### ТЕКСТ УПРАЖНЕНИЯ
···

Искусство скульптуры в странах Латинской Америки в послевоенное время продолжало придерживаться двух ранее определившихся направлений —«индианистики» и искусства, связанного с европейскими традициями. Еще более резко размежевываются в пределах этих течений реалистические и формалистические тенденции. Их столкновения ясно обнаруживает бразильская скульптура. Один из крупнейших ее мастеров Б. Джорджи в 50-х гг. испытывает сильное влияние Г. Мура и переходит к мотивам, близким к абстракции. Вместе с тем скульптор выступает и как автор реалистических портретов. Колебания между реализмом и формализмом охватывают и творчество других бразильских скульпторов — В. Брешере, М. Краву (р. 1923) и других. Работа над памятниками способствовала связи с конкретной изобразительностью творчества аргентинских скульпторов X. Фиораванти, Э. Сото Авенданьо, А. Бигатти.

···

### РАБОЧИЕ ЗАДАНИЯ
(a) Согласно тексту о латиноамериканской скульптуре, под чьим сильным влиянием находился Б. Джорджи в 50-х гг.?
(b) Продолжите текст о послевоенной скульптуре Латинской Америки с того места, где он заканчивается.
Записи здесь никакой роли не играют.

···

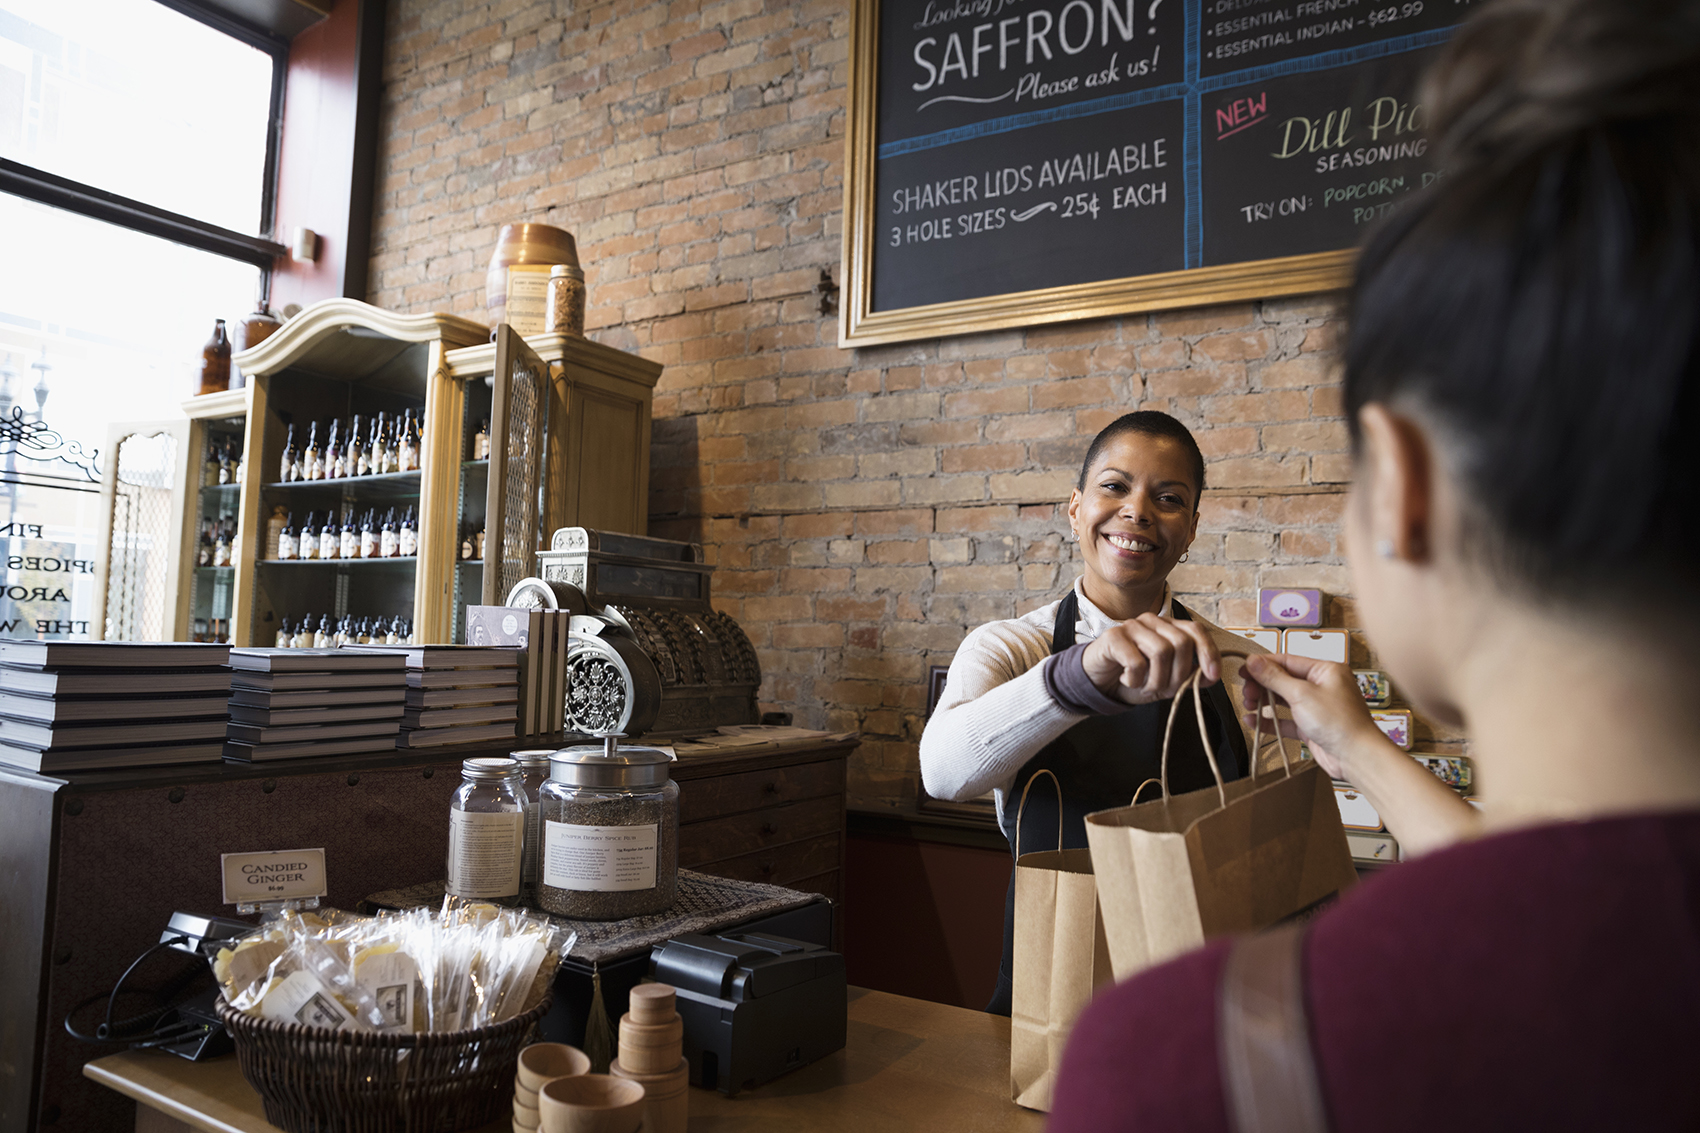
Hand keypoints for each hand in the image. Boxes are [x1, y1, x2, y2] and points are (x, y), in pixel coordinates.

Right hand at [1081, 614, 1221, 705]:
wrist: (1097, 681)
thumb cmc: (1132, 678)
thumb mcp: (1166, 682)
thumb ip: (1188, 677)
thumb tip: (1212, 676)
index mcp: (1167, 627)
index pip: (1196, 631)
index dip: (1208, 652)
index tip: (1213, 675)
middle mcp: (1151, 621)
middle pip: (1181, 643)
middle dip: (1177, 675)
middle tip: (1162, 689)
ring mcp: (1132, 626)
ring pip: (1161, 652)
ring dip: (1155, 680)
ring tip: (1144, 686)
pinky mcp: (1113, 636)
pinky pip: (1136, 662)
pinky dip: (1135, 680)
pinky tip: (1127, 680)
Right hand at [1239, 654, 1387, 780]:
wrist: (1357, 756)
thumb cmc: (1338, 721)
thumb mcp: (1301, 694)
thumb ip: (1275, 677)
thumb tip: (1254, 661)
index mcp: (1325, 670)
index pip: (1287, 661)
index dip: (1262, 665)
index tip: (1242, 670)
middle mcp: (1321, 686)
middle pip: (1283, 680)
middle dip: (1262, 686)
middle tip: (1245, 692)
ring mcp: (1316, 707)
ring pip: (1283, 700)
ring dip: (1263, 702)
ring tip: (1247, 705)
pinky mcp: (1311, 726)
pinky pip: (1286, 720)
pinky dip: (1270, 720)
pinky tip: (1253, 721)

···

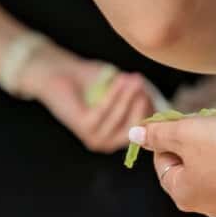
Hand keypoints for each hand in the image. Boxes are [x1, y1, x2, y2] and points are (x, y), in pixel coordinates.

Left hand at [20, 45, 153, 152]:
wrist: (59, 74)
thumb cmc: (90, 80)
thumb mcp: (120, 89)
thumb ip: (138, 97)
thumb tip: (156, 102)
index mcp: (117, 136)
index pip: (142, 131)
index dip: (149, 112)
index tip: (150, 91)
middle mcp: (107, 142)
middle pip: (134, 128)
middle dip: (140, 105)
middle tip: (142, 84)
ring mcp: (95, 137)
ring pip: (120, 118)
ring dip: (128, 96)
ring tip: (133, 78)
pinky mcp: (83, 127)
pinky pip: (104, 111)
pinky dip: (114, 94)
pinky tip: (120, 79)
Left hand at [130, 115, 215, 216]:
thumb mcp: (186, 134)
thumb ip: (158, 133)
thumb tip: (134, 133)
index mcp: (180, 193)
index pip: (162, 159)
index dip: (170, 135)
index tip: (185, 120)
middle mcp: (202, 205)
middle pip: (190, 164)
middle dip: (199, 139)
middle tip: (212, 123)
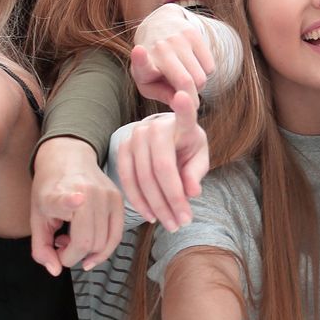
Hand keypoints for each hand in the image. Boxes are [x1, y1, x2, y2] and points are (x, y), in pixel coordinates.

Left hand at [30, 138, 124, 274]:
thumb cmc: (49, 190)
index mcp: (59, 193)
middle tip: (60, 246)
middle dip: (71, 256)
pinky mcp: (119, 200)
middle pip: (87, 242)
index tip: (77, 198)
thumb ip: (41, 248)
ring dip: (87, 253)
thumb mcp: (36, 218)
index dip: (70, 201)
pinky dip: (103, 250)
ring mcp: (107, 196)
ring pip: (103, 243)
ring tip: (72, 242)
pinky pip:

···

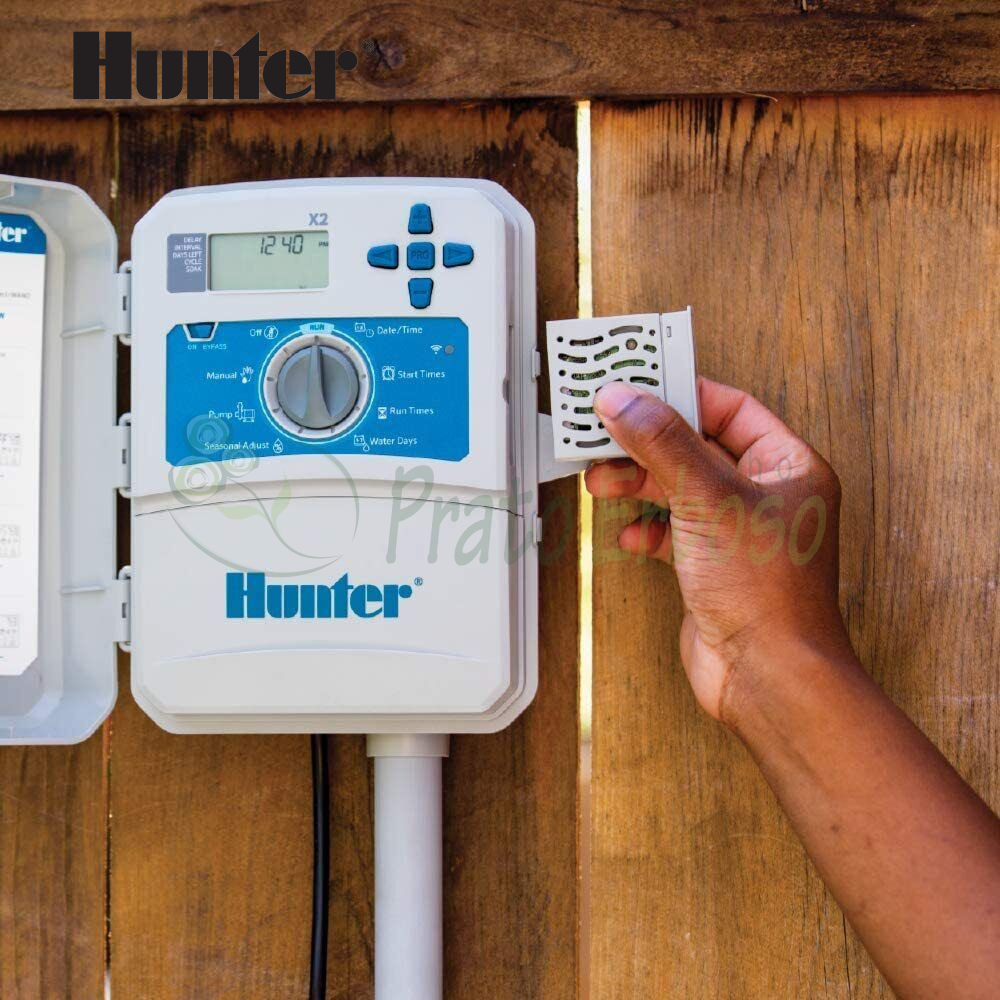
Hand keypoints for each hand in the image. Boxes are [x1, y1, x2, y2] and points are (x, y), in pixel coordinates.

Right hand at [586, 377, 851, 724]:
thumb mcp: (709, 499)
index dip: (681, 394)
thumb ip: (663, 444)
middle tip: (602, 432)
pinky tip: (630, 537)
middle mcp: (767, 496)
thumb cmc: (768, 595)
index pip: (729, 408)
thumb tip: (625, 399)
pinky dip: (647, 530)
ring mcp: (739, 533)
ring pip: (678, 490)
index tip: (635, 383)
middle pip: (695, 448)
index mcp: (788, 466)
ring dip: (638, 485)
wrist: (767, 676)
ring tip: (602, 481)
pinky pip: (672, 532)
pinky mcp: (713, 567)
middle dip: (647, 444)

···

### НУМЕРОВАННЫЕ ОТВЕТЫ
(a) Под сильным влиянием Г. Мура.

(b)
Это понимание общественного предназначения монументальной скульптуры, предполагающее ее реалистическую ясность, лежит в основе творчества сильного отряда уругвайских скульпторов. Так, например, «Памятник учительнице» в Монтевидео (1956) и статуя «Девочка с голубем» (1951), созданная А. Гонсалесом, относятся к числу значительных достижений латиноамериканской пластики нового времени.
Армандо Гонсалес. Девочка с голубем. Бронза. 1951 г.
илл. 277 б
Одновременно в искусстве Боливии, Венесуэлы, Колумбии, Мексики, Перу, Чили особенно сильным становится интерес к образцам древней индейской скульптуры. В Гватемале скульптура этого направления вообще занимает важное место в художественной культуре страны. В Мексике она развивается главным образом в монументально-декоративных формах.
В целом, однако, историко-художественное значение скульптуры несравнимо с той ролью, которую играют монументальная живопись и графика Латинской Америки, передовые течения которых принадлежат к мощному лагерю мирового демократического и реалистического искусства.